Yes, but network can be pretty fast with bonded Ethernet interfaces
these days.
You mean they are not using HPC interconnects ?
We are adding 30+ servers to the cluster at the moment just to
deal with the sizes as there is a project mapping energy
landscape https://vito.be/en/land-use/land-use/energy-landscapes
<https://vito.be/en/land-use/land-use/energy-landscapes>. This
thing is throwing YARN containers and uses CPU like,
intensively. It is not uncommon for me to see their workload
eating everything for a serious amount of CPU seconds.
Only a few seconds ?
CPU-seconds, that the cluster usage unit for CPU.
http://serverfault.com/questions/138703/a-definition-for-a-cpu-second
So, says couple millions of them on a 640 core setup. CPU power is the
limiting factor in these workloads it seems.

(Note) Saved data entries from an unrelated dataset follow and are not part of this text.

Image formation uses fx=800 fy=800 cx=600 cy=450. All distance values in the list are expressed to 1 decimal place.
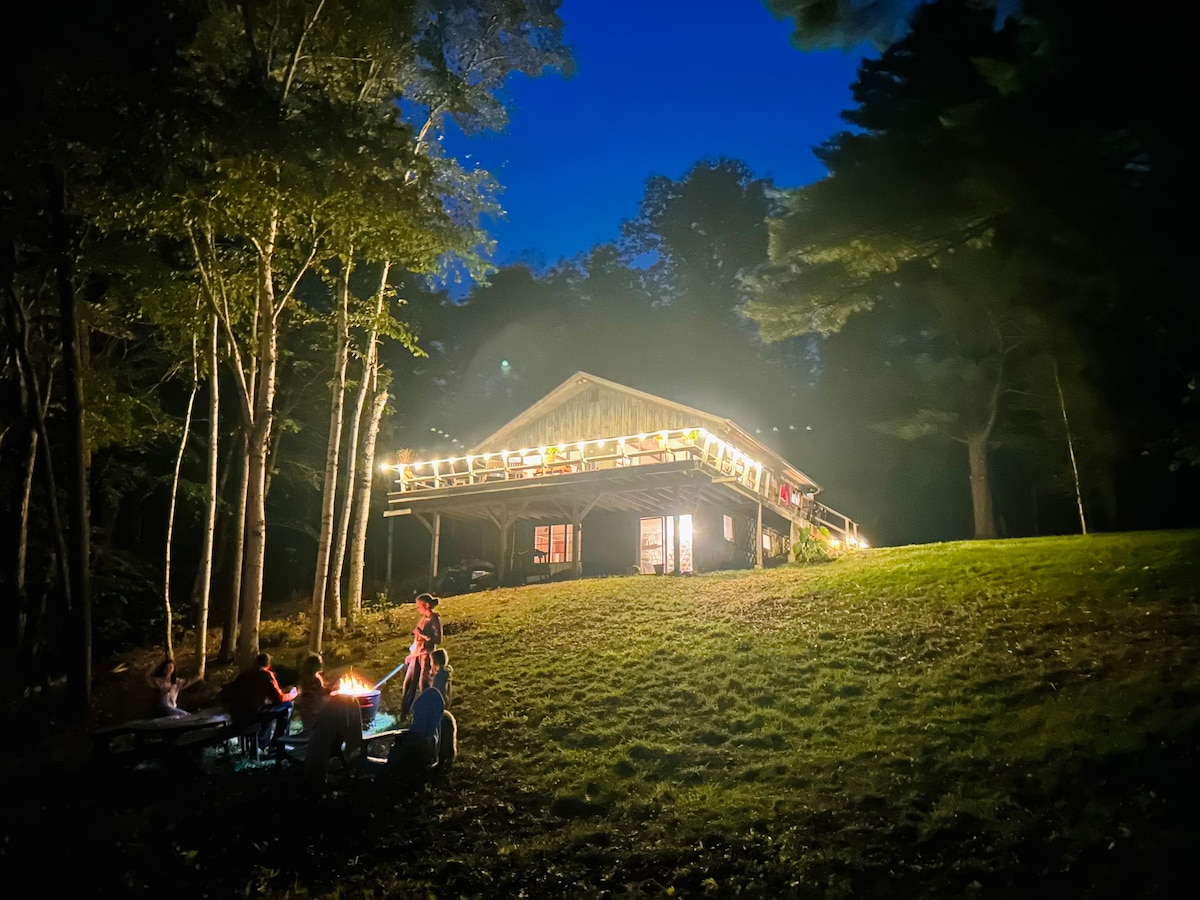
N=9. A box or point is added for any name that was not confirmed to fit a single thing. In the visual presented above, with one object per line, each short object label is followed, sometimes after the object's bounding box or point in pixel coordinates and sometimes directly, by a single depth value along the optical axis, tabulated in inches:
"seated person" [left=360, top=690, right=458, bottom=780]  312.3
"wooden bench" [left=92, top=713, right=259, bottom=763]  311.1
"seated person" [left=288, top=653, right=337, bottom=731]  370.6
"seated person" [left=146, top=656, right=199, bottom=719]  402.6
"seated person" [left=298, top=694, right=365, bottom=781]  296.2
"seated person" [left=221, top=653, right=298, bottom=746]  339.3
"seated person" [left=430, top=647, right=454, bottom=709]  330.3
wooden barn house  878.4
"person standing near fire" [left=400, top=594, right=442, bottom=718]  416.8
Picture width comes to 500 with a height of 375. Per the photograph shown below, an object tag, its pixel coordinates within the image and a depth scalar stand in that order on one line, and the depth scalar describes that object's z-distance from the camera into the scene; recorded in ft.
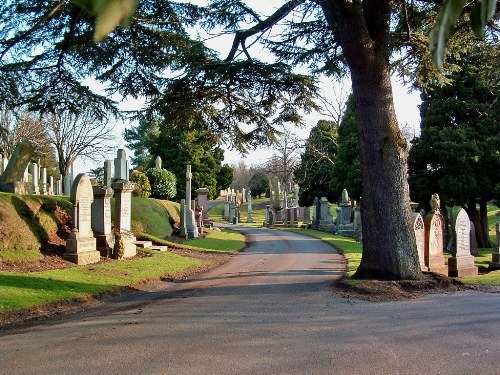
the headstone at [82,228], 44.96
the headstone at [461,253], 46.16
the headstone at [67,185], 100.19
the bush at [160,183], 104.75
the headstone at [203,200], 117.64
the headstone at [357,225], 95.30
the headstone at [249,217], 172.91
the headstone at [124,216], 51.93
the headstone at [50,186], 109.79
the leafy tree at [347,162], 119.34
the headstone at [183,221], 80.69
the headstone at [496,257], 56.22
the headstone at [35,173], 96.78
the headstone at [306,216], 147.41
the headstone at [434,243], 45.06
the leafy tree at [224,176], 163.84
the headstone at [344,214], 109.81
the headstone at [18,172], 52.70
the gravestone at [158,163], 115.36
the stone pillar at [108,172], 68.20
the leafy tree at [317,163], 154.20
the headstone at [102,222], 50.55
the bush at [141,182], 94.39
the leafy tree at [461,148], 82.23
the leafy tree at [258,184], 287.48
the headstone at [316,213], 129.39
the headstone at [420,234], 44.57
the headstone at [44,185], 101.77
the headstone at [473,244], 72.26
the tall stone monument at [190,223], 82.43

If I understand well, the cluster has enough memory to load in RAM all
the data, then.
It would be silly not to plug Pharo into all of this
infrastructure I think.
I've had quite bad results with Pharo on compute intensive code
recently, so I'd plan carefully how I use it. On that sort of
hardware, in the projects I'm working on, 1000x faster than Pharo on
a single node is about an expected target.

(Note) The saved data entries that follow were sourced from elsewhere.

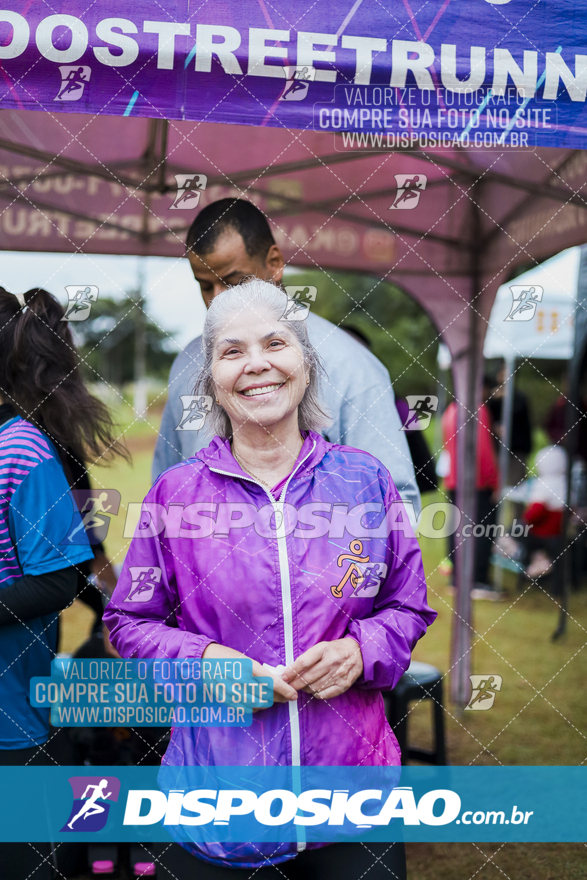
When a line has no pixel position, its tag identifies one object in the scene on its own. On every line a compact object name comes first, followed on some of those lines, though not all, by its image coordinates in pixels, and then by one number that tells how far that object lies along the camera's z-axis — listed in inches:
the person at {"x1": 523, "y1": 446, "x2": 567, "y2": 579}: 229.3
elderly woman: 50.7
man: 71.5
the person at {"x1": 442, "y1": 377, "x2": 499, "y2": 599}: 218.5
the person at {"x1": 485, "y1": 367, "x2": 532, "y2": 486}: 249.4
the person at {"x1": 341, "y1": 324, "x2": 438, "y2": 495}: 129.1
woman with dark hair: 60.2
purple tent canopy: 57.2
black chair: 94.7
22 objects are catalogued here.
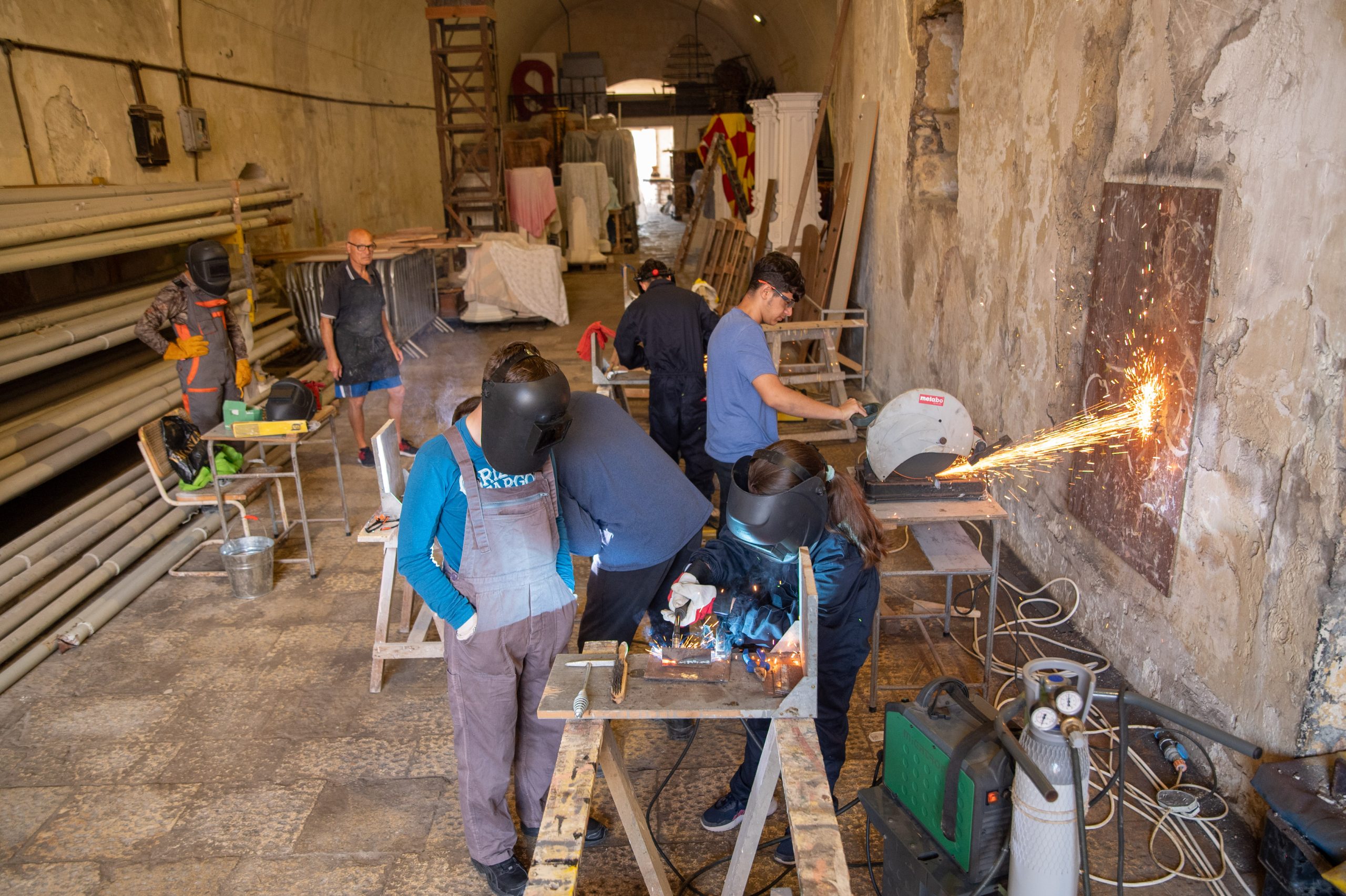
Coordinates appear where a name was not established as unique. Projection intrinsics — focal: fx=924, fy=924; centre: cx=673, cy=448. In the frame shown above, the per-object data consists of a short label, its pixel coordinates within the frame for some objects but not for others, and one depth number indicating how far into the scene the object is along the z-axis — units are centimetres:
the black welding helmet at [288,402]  525
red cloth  654
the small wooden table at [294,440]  517
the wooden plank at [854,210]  856
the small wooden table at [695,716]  208
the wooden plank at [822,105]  939
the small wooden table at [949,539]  360
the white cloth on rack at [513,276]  1167
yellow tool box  516
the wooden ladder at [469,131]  1302
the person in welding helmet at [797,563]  262
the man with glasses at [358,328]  652
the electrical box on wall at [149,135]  795
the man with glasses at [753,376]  401
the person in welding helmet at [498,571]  244
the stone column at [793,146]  1043
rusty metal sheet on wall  344
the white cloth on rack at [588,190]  1700
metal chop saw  356
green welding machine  228
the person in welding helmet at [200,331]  568
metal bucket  505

Sure, but lower level C/C++ things are run from Python or Java, so Pharo
will not do worse. The good bit about Pharo is that one can ship a
preloaded image and that is easier than sending gigabyte (!) sized
uberjars around, that Java will unzip before running, also true with
Python myriad of dependencies. An image file appears super small then.
Agreed. Pharo 64bits is interesting there because it installs a lot
better than the 32bits version. And as far as I could see, at least as
stable as the 32bits version for my needs.
Especially given the PhD/Postdoc/brainiacs per square meter
there. If you have seen the Lost TV show, well, it kind of feels
working there at that place. Especially given that is is kind of
hidden in the woods.
Maybe you could have interesting interactions with them. These
guys also have their own nuclear reactor and geothermal drilling.
I'd be interested, because we're working a bit on high performance
parallel runtimes and compilation for those. If one day you happen
to be ready to talk about it in our place? South of Paris, not too
hard to reach by public transport :)
Sure, that would be awesome. But Q1Y17 then because my schedule is
pretty packed at the moment. I can show you the thing over the web from
my side, so you can see where are in terms of systems. I guess you are
much more advanced but one of the goals of the project here is to be
pretty approachable and gather a community that will cross pollinate
algos and datasets for network effects.
Ok. We can arrange that; I'm also quite busy until year end ;) The goal
here is also to make such high performance systems more usable, but, on
average, the targeted system is a bit more HPC-oriented (dedicated
interconnects, nodes with GPUs or Xeon Phi). We also have some
interesting work going on with microservers (highly-packed,
high-efficiency servers with lower power cpus, ARM, FPGAs).
Thierry